In 2010, as Greece was plunged into crisis and the EU began a scheduled £200 billion in aid payments, European countries continued to sell aircraft, tanks, artillery and submarines to the Greek military.
In the same year, France concluded a £662 million military aircraft deal with Greece, a lucrative deal for the French arms industry that will be underwritten by EU bail-out funds.
Official German trade figures showed that in 2010 Germany, which has demanded draconian cuts to Greek social welfare spending, sold weaponry, including a submarine, worth £336 million to the impoverished southern Mediterranean country.
In October 2011, as the EU negotiated a second bail-out for Greece, Angela Merkel, the German Chancellor and Nicolas Sarkozy, the French President told the Greek government that all existing arms contracts must be honoured.
"No one has explicitly tied the EU payments to arms deals but there is an understanding with Greece that support will be more palatable if present, and future, sales go ahead," said a European diplomat.
Greece is one of the biggest arms purchasers in the Mediterranean region due to the perceived threat from Turkey. The country's large army, 156,000 troops, aims to keep up military parity with Turkey, its hostile neighbour with seven times the population of Greece.

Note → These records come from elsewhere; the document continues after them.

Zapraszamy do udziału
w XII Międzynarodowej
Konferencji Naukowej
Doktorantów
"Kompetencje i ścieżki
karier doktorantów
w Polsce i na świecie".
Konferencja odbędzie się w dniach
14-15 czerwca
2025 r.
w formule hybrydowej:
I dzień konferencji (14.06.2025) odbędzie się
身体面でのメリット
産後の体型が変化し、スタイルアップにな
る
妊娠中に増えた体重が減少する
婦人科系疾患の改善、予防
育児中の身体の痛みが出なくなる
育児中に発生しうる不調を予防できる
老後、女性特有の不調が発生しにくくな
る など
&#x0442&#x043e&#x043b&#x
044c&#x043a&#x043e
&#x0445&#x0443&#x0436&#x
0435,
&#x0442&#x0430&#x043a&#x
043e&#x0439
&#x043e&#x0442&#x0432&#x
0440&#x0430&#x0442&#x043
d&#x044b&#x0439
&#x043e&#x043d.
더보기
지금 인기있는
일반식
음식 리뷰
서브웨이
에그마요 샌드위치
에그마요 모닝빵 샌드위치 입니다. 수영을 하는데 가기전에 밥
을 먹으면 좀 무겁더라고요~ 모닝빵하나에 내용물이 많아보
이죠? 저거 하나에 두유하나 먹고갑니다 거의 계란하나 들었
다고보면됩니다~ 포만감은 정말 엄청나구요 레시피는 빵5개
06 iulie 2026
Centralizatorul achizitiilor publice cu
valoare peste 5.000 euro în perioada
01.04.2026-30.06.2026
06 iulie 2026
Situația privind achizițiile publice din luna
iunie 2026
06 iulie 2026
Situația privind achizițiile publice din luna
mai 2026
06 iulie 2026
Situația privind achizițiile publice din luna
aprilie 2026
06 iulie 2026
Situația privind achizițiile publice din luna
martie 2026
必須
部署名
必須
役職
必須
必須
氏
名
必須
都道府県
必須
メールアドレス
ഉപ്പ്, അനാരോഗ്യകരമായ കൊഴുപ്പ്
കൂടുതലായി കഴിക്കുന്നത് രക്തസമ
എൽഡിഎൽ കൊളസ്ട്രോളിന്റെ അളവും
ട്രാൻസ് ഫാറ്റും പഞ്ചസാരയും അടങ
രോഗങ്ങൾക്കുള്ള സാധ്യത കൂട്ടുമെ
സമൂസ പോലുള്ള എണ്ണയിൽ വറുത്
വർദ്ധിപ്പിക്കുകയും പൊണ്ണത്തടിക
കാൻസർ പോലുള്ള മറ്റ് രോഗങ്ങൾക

After EU demands for greater austerity, as Greece debt has deepened despite multi-billion bailouts, Greek social spending has been cut by nine per cent while military budgets have risen, by as much as 18 per cent.
Hilmar Linnenkamp, of the German Institute for International and Security Affairs, described the sales as "totally irresponsible" at a time when Greece is sinking into a toxic spiral of debt and recession.
"The latest arms export report reveals that in 2010 Greece imported exactly 223 howitzers and a submarine from Germany," he told the Die Zeit newspaper.
"The total value of the arms sales was 403 million euros, which contributed greatly to the explosion of Greece's public debt." 
Martin Callanan, the leader of Conservatives MEPs in the European Parliament, accused Germany and France of not caring about the future of Greece.
"They are effectively subsidising their own defence industries via the bail-out funds," he said.
"They are making Greece pay for ships and planes they don't need – with money they don't have. The Greeks need a life-raft – not another U-boat."